No spoilers, but having seen (and greatly enjoyed) it at the BFI London Film Festival last month, I think that we are one dead body short at the end of the movie.
After Barbenheimer… are we going to have The Moana-ssey?
Chris Nolan’s epic The Odyssey is out next summer and has set a release date of July 17. Disney is also shooting for the high summer audiences with its epic tale of adventure: a live-action Moana. That is pencilled in for July 10, but things can change.
In 2023, Barbie and Oppenheimer opened on the same date, leading to a phenomenon where cinema-goers binged both in a single day.

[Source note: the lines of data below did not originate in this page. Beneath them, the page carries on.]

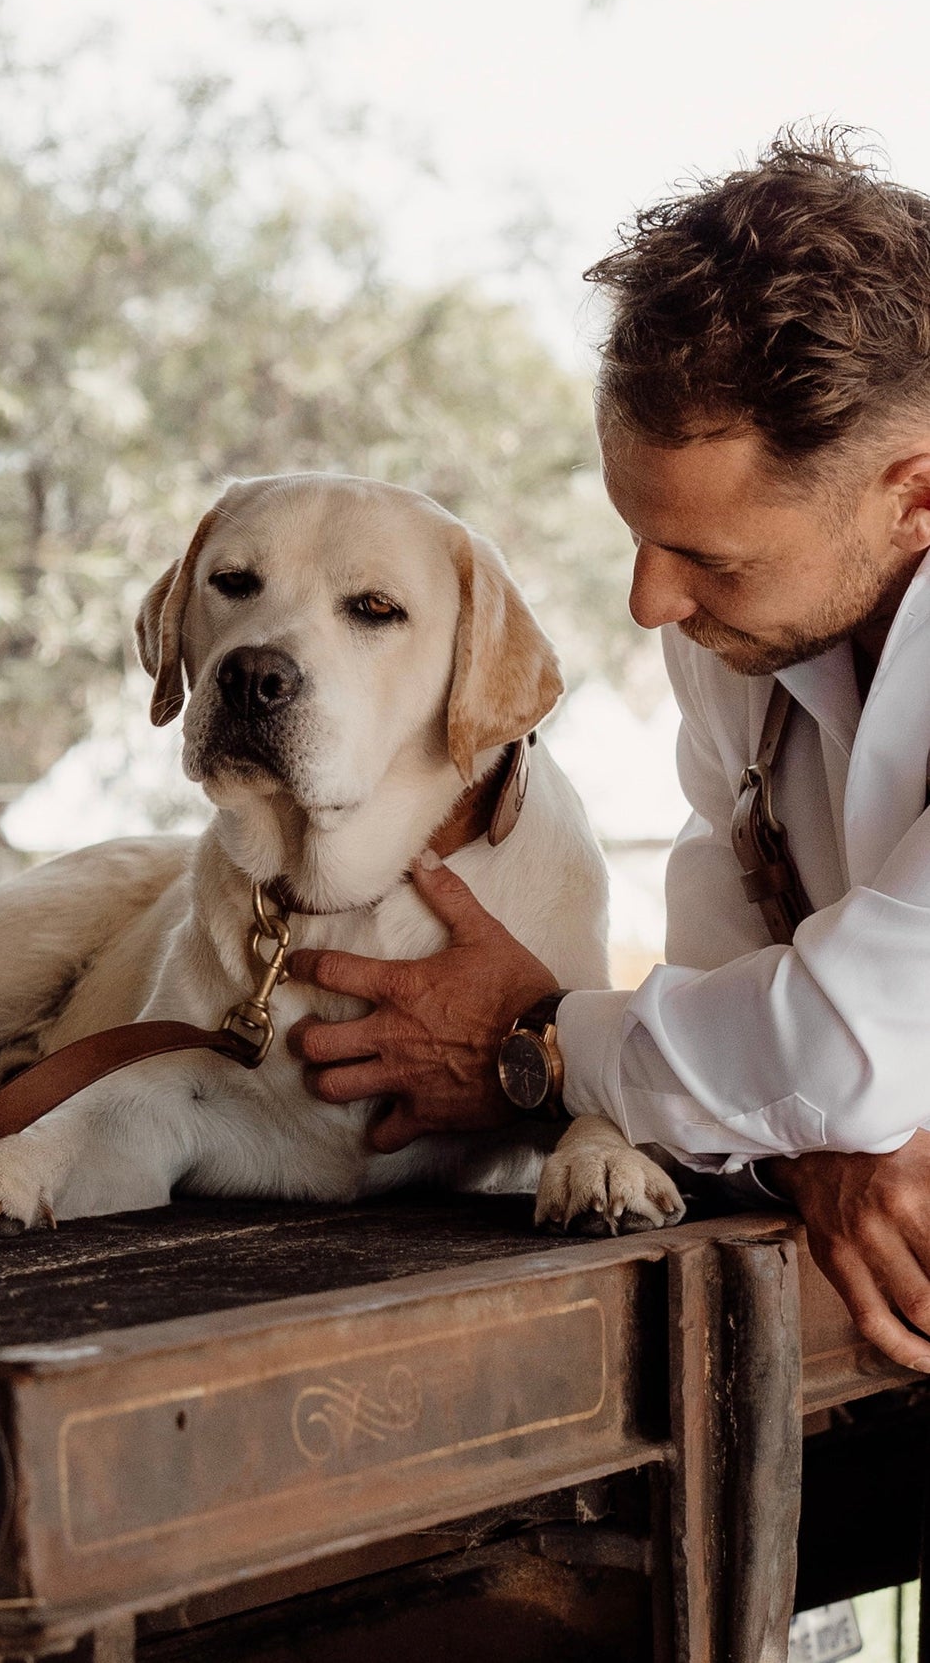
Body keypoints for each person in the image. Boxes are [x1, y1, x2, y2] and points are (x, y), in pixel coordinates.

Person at [287, 130, 930, 1372]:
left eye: (708, 557)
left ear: (912, 497)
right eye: (638, 533)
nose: (647, 603)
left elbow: (832, 1043)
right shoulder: (736, 637)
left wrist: (525, 1042)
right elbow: (738, 1000)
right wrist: (814, 1149)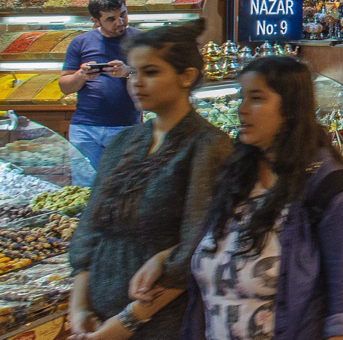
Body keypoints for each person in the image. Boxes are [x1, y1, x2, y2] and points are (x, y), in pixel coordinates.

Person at [184, 56, 343, 340]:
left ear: (289, 108)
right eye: (242, 97)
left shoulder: (332, 193)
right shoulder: (236, 179)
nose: (242, 109)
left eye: (257, 99)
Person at [68, 20, 230, 340]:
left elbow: (197, 249)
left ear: (187, 77)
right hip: (98, 318)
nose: (136, 83)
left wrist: (121, 326)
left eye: (151, 72)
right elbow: (90, 228)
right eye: (132, 72)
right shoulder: (123, 142)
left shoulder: (209, 146)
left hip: (162, 325)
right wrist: (78, 308)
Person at [60, 0, 142, 184]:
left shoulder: (141, 40)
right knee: (86, 188)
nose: (120, 22)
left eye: (123, 14)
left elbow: (156, 79)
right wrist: (81, 76)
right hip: (85, 129)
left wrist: (128, 72)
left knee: (123, 187)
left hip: (126, 127)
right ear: (96, 20)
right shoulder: (80, 43)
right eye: (111, 19)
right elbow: (65, 86)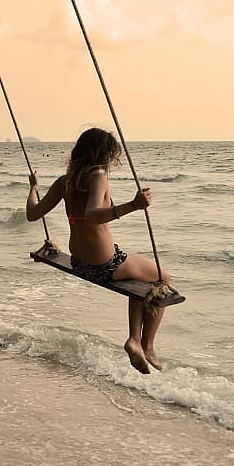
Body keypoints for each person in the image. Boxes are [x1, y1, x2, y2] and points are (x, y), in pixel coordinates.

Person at [25, 127, 169, 374]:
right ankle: (146, 344)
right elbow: (91, 215)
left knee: (139, 279)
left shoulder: (65, 181)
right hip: (105, 264)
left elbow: (32, 214)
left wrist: (33, 188)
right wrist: (133, 206)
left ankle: (135, 339)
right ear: (104, 154)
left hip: (79, 263)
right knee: (163, 278)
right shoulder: (98, 176)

Oh, dear. Black Bear, the distributor for Christy, the new Sydney Sweeney boxing film, has declined to report its box-office tally for week two after its horror debut in North America, taking a meagre $1.6 million.
The Running Man whiffed last weekend as well. Cue the pundits lining up to blame everything from IP fatigue (audiences getting bored of over-exploited ‘intellectual property’) to poor marketing and the story being ‘too male’.
Thank heavens for Wicked: For Good, which opens this weekend and is expected to take $200m globally.
You can’t buy a Vogue cover but… This week it was announced that Jeff and Lauren ‘Sanchez Bezos’, as they are now calling themselves, are the primary donors who are making the Met Gala possible this year.
The glitzy event is, of course, run by Vogue’s Anna Wintour, who obligingly put the Amazon boss and his bride on the digital cover of her magazine when they married in June.
How lee cleaned up selling a load of Red Rum
It sounds like one of his far-fetched fabrications on the panel show Would I Lie To You?, but Lee Mack says that when he was a stable boy at Ginger McCain’s yard he used to shift manure by claiming it was Red Rum’s.
Mack said that after leaving school at 15, he ended up mucking out at the stables, which were home to the legendary steeplechaser (pictured with McCain) – the only horse to win the Grand National three times.
‘I used to go door to door, selling horse manure: 50p a bag. They’d say: “No, we’re all right, thanks.” Then I’d go: “It’s not any horse manure… it’s Red Rum’s horse manure.” ’
He added: ‘It might have been! Some of it will have been. But a lot of it probably wasn’t.